__TEKS UNTUK DIANALISIS__
Sebagai anak yang baik, Ismail memberi jawaban yang melegakan ayahnya.
“Kalau itu perintah Allah, laksanakan insya Allah kelak akan mendapatiku dalam
keadaan sabar.” Inilah jawaban tulus dan bijak seorang anak. Dari kisah ini,
Nabi Ibrahim memberi contoh kepada para orang tua, atasan, majikan, guru, kyai, pemimpin, dan
sebagainya. Sedang Ismail memberi contoh kepada anak, buruh, murid, santri,
rakyat, dan sebagainya harus memberi jawaban melegakan jika diajak dialog.

__CUPLIKAN DATA__

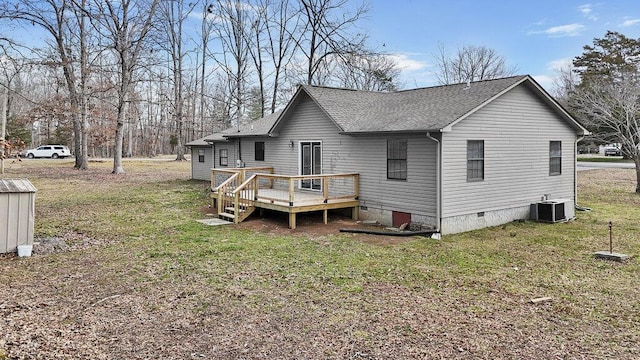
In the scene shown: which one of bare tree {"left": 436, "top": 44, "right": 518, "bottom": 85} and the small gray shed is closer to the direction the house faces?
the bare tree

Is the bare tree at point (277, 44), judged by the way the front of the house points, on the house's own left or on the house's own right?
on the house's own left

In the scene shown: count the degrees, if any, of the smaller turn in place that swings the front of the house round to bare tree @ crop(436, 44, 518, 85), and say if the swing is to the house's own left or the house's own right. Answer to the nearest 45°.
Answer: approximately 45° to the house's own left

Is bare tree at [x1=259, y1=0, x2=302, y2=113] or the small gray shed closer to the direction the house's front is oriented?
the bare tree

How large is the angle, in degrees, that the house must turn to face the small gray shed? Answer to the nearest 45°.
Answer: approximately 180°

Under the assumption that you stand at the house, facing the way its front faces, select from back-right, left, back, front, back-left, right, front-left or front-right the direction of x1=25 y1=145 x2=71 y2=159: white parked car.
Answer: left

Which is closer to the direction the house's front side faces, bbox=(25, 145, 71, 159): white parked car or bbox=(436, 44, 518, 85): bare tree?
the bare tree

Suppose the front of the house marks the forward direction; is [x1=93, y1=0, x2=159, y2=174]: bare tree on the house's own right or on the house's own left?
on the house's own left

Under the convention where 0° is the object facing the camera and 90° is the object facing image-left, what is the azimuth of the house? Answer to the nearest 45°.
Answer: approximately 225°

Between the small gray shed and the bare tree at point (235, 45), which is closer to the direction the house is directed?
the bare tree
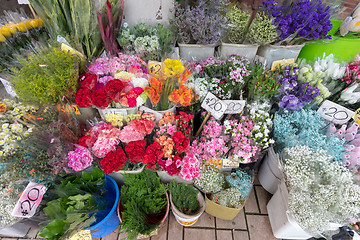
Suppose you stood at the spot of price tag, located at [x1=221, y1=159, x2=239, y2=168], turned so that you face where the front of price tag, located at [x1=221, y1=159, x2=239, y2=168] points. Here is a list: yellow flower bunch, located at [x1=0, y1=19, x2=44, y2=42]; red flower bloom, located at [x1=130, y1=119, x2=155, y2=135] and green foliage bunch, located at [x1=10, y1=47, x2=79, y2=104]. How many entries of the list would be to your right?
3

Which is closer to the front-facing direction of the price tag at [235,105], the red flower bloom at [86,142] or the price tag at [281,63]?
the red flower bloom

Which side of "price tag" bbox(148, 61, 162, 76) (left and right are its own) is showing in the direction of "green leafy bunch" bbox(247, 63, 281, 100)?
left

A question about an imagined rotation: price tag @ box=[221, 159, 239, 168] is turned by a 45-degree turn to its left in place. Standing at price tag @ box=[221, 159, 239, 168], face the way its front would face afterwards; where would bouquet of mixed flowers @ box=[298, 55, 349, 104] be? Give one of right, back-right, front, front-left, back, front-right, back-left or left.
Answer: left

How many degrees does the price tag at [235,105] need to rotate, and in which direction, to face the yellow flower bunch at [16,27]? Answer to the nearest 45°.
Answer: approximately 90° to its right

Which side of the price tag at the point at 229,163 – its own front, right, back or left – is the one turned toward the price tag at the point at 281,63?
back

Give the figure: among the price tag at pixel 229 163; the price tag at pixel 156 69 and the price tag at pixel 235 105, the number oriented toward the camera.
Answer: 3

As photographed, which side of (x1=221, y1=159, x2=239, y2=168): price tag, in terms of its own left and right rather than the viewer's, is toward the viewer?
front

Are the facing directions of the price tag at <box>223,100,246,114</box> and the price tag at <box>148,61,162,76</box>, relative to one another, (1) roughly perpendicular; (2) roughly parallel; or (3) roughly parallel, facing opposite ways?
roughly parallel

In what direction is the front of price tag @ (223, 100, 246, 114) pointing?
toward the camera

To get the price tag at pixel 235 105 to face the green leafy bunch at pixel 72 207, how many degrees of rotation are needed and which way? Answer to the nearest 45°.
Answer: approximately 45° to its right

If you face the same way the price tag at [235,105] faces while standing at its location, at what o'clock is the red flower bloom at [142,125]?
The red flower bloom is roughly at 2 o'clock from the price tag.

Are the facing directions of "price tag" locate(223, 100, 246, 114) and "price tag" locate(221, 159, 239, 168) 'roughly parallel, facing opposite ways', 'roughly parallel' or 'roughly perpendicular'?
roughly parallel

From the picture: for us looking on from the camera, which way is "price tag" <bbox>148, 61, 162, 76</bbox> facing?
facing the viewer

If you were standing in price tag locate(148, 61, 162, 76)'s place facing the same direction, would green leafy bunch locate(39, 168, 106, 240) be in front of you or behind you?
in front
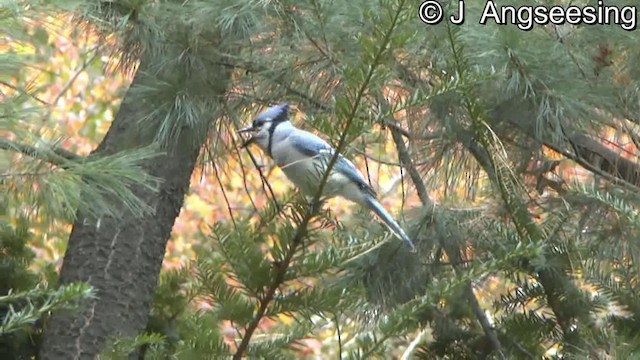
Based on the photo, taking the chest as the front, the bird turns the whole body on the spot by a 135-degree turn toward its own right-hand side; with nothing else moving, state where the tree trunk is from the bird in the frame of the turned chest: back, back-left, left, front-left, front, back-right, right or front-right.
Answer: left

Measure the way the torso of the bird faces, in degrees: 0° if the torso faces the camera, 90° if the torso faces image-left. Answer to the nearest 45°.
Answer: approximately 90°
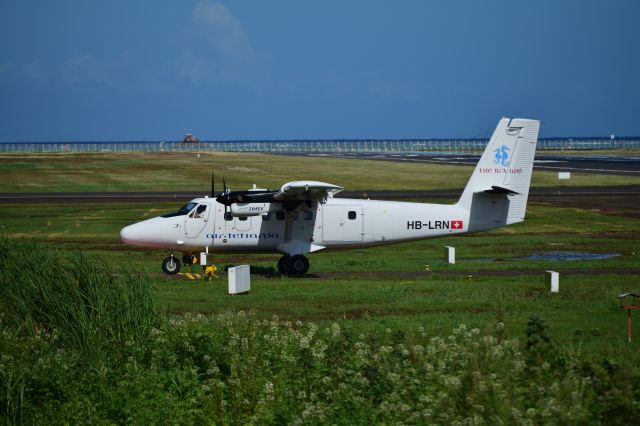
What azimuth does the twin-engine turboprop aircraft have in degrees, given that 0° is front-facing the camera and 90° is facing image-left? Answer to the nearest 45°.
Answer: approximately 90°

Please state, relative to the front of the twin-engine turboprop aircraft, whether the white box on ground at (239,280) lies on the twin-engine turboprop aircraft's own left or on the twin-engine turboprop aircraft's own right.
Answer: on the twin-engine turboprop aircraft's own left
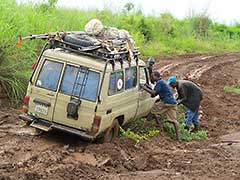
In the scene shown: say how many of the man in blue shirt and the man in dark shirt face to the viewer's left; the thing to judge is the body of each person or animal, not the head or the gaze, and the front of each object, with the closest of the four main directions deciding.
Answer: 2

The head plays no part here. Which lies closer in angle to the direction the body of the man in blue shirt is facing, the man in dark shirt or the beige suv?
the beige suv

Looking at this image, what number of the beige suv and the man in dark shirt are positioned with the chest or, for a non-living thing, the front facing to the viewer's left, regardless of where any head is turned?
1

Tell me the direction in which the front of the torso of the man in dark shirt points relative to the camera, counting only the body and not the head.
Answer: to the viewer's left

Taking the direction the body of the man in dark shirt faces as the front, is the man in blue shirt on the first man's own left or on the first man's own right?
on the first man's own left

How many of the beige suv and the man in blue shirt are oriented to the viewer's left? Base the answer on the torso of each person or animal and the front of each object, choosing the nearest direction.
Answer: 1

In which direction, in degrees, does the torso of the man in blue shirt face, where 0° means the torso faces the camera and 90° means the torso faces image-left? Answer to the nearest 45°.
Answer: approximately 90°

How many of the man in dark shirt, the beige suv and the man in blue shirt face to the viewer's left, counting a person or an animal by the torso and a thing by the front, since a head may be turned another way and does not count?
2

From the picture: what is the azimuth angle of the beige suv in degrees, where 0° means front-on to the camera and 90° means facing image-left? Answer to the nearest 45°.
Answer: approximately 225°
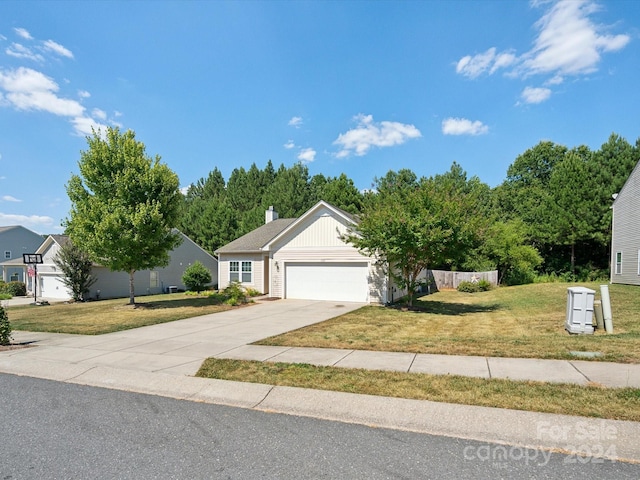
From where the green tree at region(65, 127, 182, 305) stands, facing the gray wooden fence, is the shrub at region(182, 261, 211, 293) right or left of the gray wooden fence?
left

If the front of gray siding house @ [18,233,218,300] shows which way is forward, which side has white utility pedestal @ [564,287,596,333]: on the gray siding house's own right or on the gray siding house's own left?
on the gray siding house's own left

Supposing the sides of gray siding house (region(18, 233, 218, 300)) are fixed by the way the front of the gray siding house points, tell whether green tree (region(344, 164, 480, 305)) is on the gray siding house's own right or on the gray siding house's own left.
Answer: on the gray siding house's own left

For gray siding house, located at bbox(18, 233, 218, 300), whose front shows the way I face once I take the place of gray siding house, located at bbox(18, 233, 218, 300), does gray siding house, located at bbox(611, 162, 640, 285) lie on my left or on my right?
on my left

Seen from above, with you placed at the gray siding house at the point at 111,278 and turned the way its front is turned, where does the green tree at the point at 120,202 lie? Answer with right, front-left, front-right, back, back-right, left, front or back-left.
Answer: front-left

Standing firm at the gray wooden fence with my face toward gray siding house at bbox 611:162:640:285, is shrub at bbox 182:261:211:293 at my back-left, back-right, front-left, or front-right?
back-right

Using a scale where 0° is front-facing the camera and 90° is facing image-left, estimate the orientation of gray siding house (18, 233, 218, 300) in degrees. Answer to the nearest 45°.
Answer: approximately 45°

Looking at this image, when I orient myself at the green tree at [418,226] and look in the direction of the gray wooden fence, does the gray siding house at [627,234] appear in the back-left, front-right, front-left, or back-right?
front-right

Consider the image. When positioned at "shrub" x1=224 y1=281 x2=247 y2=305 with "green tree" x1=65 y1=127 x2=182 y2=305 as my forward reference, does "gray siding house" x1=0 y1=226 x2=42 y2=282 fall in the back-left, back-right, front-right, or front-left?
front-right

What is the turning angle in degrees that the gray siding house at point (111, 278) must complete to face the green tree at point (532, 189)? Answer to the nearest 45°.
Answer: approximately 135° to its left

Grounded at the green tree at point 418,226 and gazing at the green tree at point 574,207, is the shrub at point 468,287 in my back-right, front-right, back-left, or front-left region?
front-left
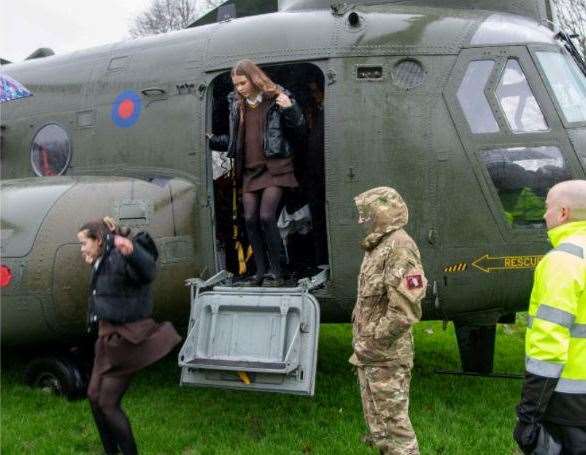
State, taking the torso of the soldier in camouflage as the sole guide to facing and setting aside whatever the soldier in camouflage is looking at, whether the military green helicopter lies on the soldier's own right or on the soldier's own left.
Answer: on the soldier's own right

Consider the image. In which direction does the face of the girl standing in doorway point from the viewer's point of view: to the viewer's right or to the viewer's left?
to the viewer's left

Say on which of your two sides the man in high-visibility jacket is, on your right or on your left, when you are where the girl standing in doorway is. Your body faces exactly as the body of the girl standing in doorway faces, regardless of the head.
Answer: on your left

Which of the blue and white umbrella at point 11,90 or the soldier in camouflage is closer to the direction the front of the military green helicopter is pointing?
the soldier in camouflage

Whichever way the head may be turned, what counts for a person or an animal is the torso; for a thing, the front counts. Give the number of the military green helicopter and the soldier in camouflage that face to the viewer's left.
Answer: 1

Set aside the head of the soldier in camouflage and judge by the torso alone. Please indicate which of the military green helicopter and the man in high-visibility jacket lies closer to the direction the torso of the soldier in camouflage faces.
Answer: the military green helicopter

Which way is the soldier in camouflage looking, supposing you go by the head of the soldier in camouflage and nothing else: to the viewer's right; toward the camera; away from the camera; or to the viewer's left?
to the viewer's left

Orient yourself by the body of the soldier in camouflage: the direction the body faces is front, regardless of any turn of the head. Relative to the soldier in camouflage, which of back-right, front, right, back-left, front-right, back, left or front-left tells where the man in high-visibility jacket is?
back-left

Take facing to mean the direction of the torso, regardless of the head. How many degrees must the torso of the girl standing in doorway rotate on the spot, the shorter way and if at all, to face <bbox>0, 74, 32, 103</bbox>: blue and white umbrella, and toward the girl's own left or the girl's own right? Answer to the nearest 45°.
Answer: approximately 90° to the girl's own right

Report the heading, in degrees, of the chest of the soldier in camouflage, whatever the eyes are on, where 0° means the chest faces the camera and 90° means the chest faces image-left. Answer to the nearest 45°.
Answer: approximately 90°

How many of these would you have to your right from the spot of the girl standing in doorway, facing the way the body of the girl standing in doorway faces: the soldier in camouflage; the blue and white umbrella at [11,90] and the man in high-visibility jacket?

__PERINTAH TUGAS 1__
Ulangi bagian teks tentang kisah Ismail dan Nabi Ibrahim, mulai dari "Sebagai anak yang" dan terus sampai "jika diajak dialog.".
__PERINTAH TUGAS 2__
Dalam teks tentang kisah Ismail dan Nabi Ibrahim, Ismail bilang ayahnya akan mendapatinya dalam keadaan apa?
__PERINTAH TUGAS 3__
Sambung teks tentang kisah Ismail dan Nabi Ibrahim, mulai setelah kalimat terakhirnya.

__RUANG JAWABAN 1__
Sebagai anak yang baik, Ismail memberi jawaban yang melegakan ayahnya.
“Kalau itu perintah Allah, laksanakan insya Allah kelak akan mendapatiku dalam
keadaan sabar.” Inilah jawaban tulus dan bijak seorang anak. Dari kisah ini,
Nabi Ibrahim memberi contoh kepada para orang tua, atasan, majikan, guru, kyai, pemimpin, dan
sebagainya. Sedang Ismail memberi contoh kepada anak, buruh, murid, santri,
rakyat, dan sebagainya harus memberi jawaban melegakan jika diajak dialog.

__RUANG JAWABAN 2__
Dalam keadaan sabar.

__RUANG JAWABAN 3__
Terjadinya aksi demo, protes, saling serbu, saling bunuh, bahkan aksi
membakar orang hidup-hidup karena persoalan sepele atau tindakan anarkhis
lainnya belakangan sumbernya karena dialog tidak dibangun. Tidak ada komunikasi
yang arif dan bijak antara yang lebih besar dengan yang lebih kecil. Yang besar
merasa turun derajat jika menampung aspirasi bawahan, bawahan menganggap
pemimpinnya tak layak menjadi panutan karena suka bohong, tidak tepat janji,
dan tidak bisa dipercaya. Buntutnya, tidak adanya komunikasi menyebabkan
kehidupan menjadi panas. Inilah gambaran jika kedua belah pihak lari dari
petunjuk Allah.
Pelajaran lain yang bisa diambil, seperti yang dialami jamaah haji,
yaitu kembali menuju Allah. Hendaknya kita sadari bahwa hidup ini, datang dari
Allah dan akan kembali kepada Allah. Kita tidak tahu kapan kembali ke alam
baqo’. Sekali lagi, kita pasti akan kembali kepada Allah. Tetapi banyak orang
lupa hal itu. Ketika Allah bertanya, “Fa’aina tadhabun? Engkau hendak ke
mana?, jawabnya tidak jelas, tidak tahu harus menjawab apa.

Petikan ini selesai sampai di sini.